---------- Source material

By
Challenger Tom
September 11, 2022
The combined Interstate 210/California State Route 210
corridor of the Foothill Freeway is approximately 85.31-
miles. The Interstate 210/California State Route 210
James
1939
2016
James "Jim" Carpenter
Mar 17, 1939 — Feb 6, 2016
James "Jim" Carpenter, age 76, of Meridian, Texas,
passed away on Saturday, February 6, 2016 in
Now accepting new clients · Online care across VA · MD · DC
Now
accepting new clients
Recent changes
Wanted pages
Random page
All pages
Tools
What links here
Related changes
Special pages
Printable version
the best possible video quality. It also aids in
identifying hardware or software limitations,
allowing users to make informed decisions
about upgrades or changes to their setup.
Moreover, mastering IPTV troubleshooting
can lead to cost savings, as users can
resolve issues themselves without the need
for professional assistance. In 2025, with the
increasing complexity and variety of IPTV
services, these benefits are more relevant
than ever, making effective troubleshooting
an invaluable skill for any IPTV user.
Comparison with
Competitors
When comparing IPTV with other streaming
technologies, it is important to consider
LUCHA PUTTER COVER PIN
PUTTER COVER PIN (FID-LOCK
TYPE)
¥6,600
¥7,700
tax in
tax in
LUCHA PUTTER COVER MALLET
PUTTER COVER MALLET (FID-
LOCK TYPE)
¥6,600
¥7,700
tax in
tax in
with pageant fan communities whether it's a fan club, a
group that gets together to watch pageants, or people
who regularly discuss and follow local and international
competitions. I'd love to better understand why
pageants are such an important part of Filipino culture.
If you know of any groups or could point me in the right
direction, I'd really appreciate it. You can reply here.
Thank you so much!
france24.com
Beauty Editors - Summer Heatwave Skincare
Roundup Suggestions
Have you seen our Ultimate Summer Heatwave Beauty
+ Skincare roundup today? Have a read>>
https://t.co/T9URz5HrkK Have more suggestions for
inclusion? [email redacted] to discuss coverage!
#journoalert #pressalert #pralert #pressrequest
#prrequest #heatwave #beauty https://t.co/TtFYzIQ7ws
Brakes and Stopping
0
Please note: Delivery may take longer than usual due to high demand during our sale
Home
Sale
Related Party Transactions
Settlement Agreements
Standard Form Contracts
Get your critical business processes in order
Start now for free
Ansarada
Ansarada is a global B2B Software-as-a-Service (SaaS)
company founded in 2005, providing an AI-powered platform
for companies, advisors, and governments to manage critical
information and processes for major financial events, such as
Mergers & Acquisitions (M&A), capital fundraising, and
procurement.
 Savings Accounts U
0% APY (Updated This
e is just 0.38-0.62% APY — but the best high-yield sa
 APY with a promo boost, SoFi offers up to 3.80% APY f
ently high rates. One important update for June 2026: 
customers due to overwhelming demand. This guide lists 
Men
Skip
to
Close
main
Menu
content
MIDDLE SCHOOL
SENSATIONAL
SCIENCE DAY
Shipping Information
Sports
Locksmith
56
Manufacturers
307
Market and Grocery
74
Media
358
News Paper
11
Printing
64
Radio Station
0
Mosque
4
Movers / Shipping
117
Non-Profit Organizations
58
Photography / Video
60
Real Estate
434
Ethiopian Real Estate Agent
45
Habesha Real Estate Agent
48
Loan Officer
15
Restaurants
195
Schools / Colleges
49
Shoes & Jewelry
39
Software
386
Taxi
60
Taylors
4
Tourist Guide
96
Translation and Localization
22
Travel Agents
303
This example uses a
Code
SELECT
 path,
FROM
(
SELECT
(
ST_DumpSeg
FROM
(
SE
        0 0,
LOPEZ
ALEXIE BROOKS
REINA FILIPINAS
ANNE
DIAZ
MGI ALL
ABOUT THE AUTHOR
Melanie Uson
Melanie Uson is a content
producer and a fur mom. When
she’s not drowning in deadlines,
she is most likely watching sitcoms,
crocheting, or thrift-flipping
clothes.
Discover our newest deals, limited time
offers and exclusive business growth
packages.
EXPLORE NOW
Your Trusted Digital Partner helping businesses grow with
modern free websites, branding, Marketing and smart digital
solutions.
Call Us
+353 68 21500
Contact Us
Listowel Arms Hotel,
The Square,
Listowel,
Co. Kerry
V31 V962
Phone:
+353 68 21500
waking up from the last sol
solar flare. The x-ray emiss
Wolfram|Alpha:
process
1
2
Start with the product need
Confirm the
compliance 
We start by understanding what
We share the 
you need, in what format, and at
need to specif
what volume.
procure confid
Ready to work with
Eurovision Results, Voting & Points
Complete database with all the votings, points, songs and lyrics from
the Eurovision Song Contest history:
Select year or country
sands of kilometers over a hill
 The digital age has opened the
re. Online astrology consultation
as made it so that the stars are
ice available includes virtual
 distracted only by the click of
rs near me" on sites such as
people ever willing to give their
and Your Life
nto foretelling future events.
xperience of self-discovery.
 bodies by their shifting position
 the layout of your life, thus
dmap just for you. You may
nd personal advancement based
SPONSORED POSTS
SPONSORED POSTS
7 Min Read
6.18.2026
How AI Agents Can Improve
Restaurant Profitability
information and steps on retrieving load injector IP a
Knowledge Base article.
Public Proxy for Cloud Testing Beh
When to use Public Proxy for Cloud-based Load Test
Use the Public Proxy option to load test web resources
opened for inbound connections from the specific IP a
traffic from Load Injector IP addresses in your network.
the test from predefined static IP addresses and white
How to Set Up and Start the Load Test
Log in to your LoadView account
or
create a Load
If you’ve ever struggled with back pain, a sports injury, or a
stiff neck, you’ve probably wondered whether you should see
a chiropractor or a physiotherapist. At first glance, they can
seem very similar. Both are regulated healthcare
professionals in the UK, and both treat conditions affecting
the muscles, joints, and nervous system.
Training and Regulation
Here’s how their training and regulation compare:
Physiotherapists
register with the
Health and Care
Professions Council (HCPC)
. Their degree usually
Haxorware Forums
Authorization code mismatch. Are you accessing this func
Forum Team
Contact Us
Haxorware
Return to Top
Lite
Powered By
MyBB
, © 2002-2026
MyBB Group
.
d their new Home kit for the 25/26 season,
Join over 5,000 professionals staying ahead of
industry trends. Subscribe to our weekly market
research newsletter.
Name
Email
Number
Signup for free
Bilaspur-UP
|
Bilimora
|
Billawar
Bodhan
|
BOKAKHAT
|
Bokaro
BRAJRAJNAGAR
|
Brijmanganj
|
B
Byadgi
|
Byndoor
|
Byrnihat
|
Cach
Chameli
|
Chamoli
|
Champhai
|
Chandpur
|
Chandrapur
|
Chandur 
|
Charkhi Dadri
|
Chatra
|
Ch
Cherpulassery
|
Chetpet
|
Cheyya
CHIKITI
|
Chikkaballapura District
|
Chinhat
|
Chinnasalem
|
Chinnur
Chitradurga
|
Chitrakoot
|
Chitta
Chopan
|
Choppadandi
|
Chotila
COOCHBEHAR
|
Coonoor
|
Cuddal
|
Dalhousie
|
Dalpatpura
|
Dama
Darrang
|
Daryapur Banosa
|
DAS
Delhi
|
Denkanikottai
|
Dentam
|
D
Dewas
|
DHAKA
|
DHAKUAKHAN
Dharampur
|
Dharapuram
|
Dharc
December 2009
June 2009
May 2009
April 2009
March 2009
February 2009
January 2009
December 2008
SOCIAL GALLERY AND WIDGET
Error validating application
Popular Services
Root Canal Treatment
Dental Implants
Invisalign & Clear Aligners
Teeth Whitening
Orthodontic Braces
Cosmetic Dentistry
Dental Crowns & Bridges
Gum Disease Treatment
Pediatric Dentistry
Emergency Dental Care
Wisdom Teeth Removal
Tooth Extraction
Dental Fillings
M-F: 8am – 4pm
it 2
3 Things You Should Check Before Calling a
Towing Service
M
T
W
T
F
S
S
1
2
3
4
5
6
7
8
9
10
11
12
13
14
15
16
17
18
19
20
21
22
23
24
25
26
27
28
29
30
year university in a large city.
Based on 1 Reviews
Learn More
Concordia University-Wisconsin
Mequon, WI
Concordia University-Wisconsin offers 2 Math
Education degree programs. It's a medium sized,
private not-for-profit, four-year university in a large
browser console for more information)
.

--------------------

Task: Note down each line above where the word "ever" occurs.

Response:
than ever, making effective troubleshooting
people ever willing to give their
If you’ve ever struggled with back pain, a sports injury, or a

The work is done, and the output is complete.